Here is the reaction to make water from hydrogen gas and oxygen gas:
$2\text H_2(g)+ \text O_2(g) \rightarrow 2\text{H}_2 \text O (l)$
We will see that this reaction not only breaks and makes new chemical bonds, but also involves a loss of electrons from $\text H_2$. Chemists have specific terms to describe processes that involve the loss or gain of electrons:
Oxidation is the loss of one or more electrons by an atom. When the oxidation number of an element increases, that means there is a loss of electrons and that element is being oxidized. In the above reaction, $\text H_2$ is being oxidized because it loses electrons to form $\text{H}_2 \text O$. The loss of electrons is evident from the oxidation number changing from $0$ to $+1$: since the hydrogen atom lost an electron (which has a negative charge), the oxidation number increased.
Reduction is the gain of one or more electrons by an atom. When the oxidation number of an element decreases, that means there is a gain of electrons and that element is being reduced. In the reaction to make water, $\text O_2$ is being reduced because the oxidation number of each oxygen atom decreased from $0$ to $-2$ from the gain of $2$ negatively charged electrons.
Some ways to remember oxidation and reduction include:
$1.~$OIL RIG: "Oxidation Is Loss" and "Reduction Is Gain"
$2.~$LEO the lion says GER: "Loss of Electron is Oxidation" and "Gain of Electrons is Reduction"
The terms oxidizing agent and reducing agent are closely related to oxidation and reduction.
A reducing agent, or reductant, loses electrons and is therefore oxidized in a chemical reaction. In our example, $\text H_2$ is acting as a reducing agent in the reaction since it is getting oxidized and causing the reduction of $\text O_2$.
An oxidizing agent, or oxidant, gains electrons and gets reduced in a chemical reaction. $\text O_2$ is acting as an oxidizing agent in our reaction because it is responsible for the oxidation of the reducing agent, $\text H_2$.

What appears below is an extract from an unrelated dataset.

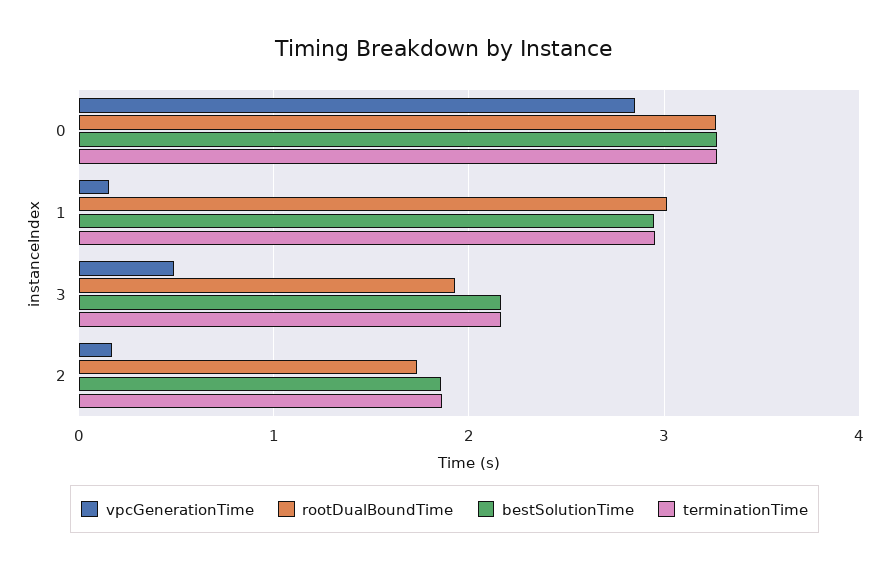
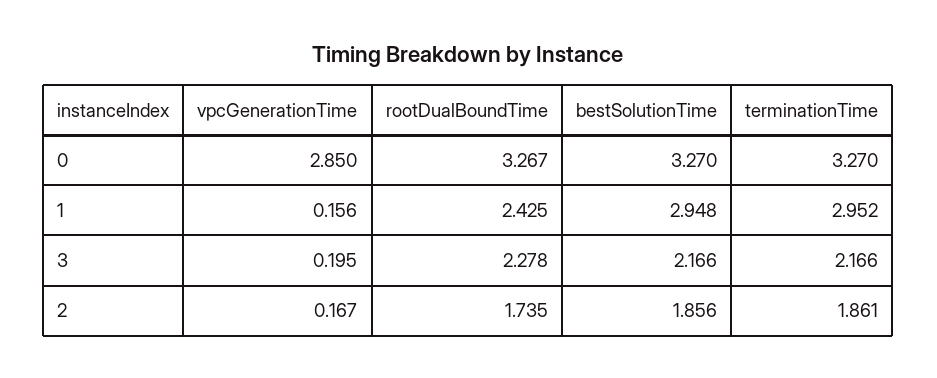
rootDualBoundTime, 1: 3 -> 2.425
vpcGenerationTime, 3: 0.5 -> 0.195
rootDualBoundTime, 3: 1.9 -> 2.278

## Oxidation numbers and redox reactions

Chemical reactions that involve the transfer of electrons are called oxidation-reduction or redox reactions. Oxidation state changes are a sign that an electron transfer is occurring. All redox reactions involve both a reduction and an oxidation.
Many reaction types such as combustion, single replacement, and some synthesis and decomposition reactions fall into the category of redox reactions. Oxidation numbers and redox reactions are important concepts in more advanced chemistry classes as well, such as biochemistry, electrochemistry, organic chemistry, and inorganic chemistry to name a few. We aren't going to go into more detail about redox reactions in this article, but keep in mind being comfortable with oxidation numbers will come in handy!

## Summary

Oxidation numbers are used by chemists to keep track of electrons within a compound. We can use guidelines to assign oxidation numbers to atoms in a compound. Changes in oxidation state during a reaction tell us that there is a transfer of electrons. Reactions that involve the transfer of electrons are called redox reactions, and they include a reduction (a gain of electrons) and an oxidation (a loss of electrons). The substance that is reduced is called the oxidizing agent, and the substance that is oxidized is called the reducing agent.